In Today’s Daily Reckoning:

*** Nasdaq stalled…

*** The Car of the Century…

*** Forgive and forget…

*** All the arrows pointed down on the financial page of the "Financial Times" today. The Dow was off just 38 points.

*** Nasdaq — the white-hot center of the speculative melt-up — fired up to 3,600…and then cooled off, ending the day down. A lot of shares changing hands…1.65 billion of them.

*** Richard Babson calculates that just 10 big Nasdaq stocks account for nearly half the index’s capitalization…and most of its profits.

*** Forgive and forget — that’s the new Festivus spirit. Forget the decades of hate…and join the rest of the world getting rich. Israelis and Palestinians…Mandela and de Klerk…Russians and Americans…And now the Irish. But there are speed bumps on the highway to peace. Gerry Adams, wearing a tie with teddy bears on it, held up an electronic bugging device found in his car…and wondered aloud how deep the new friendship really was.

*** The French have named the quirky little "deux chevaux" as the Car of the Century. That’s the funny bug-eyed car with the roll-up cloth top you see all over France.

*** Red Hat, a company that distributes products based on the Linux operating system, is now thought to be worth more than the entire stock market of Russia.

*** Continuing the bear market trend, there were 96 new highs yesterday…and 398 new lows. There were 1,138 advances yesterday…1,937 declines. The decline in the A/D ratio has been breathtaking.

*** The Department of Energy must have checked its gas gauge. It announced that it had more oil than it thought. The price of oil dropped below $25.

*** And the dollar bounced back a bit. It is just a couple pennies below the euro. And there are 103 yen per dollar.

*** "FT" reports that Baby Boomers expect to make 12% per year on their stocks for the next 5-10 years. The average return on stocks since 1926, however, has been only 4.2% after taxes and inflation.

*** Gold rose $7.20 on Tuesday…Monday’s sharp decline is beginning to look like a fluke, not a trend. Then it gave back a little of the gain yesterday.

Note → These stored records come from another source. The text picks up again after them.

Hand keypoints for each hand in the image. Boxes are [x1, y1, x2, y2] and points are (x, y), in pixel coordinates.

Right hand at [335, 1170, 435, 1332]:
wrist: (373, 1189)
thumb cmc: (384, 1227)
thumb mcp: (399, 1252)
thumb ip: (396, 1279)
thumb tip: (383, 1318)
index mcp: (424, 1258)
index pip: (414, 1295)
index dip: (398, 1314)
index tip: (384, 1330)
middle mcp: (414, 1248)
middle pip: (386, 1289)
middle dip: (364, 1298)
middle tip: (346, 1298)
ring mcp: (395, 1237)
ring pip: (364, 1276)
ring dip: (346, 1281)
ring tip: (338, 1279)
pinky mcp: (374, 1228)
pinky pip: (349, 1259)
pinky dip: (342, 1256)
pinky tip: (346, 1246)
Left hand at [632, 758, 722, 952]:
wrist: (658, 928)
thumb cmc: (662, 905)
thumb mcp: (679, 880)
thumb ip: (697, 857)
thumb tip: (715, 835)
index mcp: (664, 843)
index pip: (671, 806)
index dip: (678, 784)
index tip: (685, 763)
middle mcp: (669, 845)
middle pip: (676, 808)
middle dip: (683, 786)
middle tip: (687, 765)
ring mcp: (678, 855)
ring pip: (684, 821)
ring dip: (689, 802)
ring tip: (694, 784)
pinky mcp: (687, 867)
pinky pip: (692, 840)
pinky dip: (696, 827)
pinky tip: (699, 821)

*** I don’t know what is going on with the Japanese market…but I like what is going on with "Fleet Street’s" Japanese pick. It is now up 209% since recommended a year ago! Which is another good opening for me to remind you to subscribe to the "Fleet Street Letter"…if you have not done so already.!/form1.cfm?pubcode=fsus

*** I attended two board meetings in London yesterday. One of the companies is Pickering & Chatto…a fusty, old Bloomsbury Square book publisher. Nothing could be farther from the digital age than P&C. But it made its first Internet sale last month — the "Works of Robert Boyle."

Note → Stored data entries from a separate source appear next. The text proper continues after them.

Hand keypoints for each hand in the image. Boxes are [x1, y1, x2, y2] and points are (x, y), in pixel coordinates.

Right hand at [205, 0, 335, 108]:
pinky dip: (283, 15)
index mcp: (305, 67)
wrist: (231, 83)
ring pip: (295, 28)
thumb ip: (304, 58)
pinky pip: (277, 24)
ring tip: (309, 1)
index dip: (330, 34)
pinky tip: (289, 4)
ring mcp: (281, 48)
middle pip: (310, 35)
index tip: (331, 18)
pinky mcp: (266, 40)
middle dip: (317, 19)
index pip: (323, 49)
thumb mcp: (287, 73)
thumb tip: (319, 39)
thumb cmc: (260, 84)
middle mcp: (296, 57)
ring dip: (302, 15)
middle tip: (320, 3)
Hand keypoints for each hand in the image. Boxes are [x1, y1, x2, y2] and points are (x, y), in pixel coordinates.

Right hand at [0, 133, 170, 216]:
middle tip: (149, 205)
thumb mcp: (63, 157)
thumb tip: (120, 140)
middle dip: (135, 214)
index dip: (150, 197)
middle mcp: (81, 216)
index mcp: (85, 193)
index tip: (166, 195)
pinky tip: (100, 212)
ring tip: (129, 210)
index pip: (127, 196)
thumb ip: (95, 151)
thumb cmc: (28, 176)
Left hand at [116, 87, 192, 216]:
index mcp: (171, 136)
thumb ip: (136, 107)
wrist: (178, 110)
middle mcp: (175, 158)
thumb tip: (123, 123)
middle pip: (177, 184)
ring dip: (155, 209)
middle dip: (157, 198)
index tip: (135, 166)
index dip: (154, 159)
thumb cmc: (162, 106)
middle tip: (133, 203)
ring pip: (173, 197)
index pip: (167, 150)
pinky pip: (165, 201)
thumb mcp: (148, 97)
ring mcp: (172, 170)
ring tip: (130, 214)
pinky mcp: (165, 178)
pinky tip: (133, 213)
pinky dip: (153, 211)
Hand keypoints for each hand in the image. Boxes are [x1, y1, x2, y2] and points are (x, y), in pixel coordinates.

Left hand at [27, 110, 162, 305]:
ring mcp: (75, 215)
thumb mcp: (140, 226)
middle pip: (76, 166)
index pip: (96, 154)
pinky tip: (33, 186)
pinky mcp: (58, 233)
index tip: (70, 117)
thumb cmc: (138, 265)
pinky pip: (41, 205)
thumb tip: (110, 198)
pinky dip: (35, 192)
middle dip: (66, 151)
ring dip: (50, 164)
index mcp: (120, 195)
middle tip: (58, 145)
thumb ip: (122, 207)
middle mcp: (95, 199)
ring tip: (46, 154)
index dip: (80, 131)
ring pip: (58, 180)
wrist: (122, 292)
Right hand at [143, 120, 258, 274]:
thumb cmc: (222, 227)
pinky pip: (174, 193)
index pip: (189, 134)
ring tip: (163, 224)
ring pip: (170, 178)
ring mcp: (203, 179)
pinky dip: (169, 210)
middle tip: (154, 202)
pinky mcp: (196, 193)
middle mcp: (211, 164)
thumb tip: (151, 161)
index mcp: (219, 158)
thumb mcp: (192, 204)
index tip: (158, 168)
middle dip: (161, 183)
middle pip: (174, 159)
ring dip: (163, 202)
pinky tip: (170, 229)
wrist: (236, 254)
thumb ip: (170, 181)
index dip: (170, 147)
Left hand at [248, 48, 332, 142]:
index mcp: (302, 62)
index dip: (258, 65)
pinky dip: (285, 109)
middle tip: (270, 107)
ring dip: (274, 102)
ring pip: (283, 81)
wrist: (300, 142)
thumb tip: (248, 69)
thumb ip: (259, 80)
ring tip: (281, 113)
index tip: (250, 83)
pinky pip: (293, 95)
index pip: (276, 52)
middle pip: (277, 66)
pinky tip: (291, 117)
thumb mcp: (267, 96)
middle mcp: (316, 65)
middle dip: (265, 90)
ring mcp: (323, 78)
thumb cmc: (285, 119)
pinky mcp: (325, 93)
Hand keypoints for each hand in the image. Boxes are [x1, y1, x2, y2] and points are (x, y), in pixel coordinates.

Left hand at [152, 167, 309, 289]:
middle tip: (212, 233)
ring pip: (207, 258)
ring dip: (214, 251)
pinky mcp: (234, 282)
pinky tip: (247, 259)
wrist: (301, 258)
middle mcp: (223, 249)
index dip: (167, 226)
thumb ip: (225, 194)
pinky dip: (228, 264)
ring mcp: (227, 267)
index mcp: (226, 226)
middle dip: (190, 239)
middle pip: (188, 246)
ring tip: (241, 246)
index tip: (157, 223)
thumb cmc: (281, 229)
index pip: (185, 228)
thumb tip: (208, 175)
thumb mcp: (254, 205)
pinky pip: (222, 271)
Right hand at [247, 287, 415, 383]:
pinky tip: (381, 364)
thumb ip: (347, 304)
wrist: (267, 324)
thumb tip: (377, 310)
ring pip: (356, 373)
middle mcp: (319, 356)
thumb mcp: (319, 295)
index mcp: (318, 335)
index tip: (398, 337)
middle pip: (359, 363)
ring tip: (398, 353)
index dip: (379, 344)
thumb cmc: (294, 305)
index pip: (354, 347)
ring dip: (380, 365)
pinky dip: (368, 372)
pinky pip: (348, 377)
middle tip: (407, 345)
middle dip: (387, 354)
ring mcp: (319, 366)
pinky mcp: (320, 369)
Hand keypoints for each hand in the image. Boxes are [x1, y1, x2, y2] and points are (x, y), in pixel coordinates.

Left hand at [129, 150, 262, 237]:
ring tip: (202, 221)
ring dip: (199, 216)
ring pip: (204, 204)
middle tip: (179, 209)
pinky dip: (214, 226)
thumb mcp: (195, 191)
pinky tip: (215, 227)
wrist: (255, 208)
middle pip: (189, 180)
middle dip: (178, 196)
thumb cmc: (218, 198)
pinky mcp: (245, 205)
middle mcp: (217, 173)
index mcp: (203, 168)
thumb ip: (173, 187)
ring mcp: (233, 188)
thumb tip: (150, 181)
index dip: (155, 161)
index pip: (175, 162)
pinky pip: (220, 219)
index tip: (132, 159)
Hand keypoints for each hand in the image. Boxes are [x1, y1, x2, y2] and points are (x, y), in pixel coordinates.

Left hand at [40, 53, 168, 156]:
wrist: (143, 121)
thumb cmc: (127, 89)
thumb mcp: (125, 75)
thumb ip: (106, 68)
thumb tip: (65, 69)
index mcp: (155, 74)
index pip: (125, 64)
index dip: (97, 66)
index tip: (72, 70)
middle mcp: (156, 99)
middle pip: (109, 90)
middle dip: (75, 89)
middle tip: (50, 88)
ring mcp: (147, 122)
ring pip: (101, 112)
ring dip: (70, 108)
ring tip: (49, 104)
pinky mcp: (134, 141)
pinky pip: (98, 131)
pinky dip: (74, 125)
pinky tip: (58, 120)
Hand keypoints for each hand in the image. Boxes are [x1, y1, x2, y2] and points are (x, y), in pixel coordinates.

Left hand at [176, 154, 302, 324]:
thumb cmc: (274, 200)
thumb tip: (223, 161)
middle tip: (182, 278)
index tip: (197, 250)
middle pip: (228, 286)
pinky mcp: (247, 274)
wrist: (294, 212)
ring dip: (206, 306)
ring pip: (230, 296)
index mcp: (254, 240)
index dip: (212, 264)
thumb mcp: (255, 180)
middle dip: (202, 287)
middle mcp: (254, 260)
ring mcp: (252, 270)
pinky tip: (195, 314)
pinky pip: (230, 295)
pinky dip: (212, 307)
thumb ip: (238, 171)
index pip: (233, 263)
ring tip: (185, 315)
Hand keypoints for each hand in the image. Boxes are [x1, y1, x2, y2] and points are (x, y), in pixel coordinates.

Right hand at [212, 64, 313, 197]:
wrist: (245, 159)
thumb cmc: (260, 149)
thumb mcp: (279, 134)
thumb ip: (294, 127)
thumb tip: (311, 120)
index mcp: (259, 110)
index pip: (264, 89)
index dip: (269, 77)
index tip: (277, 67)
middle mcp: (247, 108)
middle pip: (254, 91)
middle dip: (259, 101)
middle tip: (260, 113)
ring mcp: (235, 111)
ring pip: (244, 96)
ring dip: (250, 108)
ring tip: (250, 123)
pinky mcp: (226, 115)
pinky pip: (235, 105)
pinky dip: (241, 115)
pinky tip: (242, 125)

*** Norman Rentrop, our German partner, joined me for lunch at the Gay Hussar, a small restaurant off Soho Square, on Greek Street, favored by the Labor Party and featuring Hungarian cuisine. A nice restaurant.

*** Norman built a substantial publishing business in Germany…where stock values are nearly as high as they are in the United States. He’s only 42 years old, but he’s been at it for more than two decades and is wondering what to do next. Sell? Go public? Will we see these prices again in our lifetimes?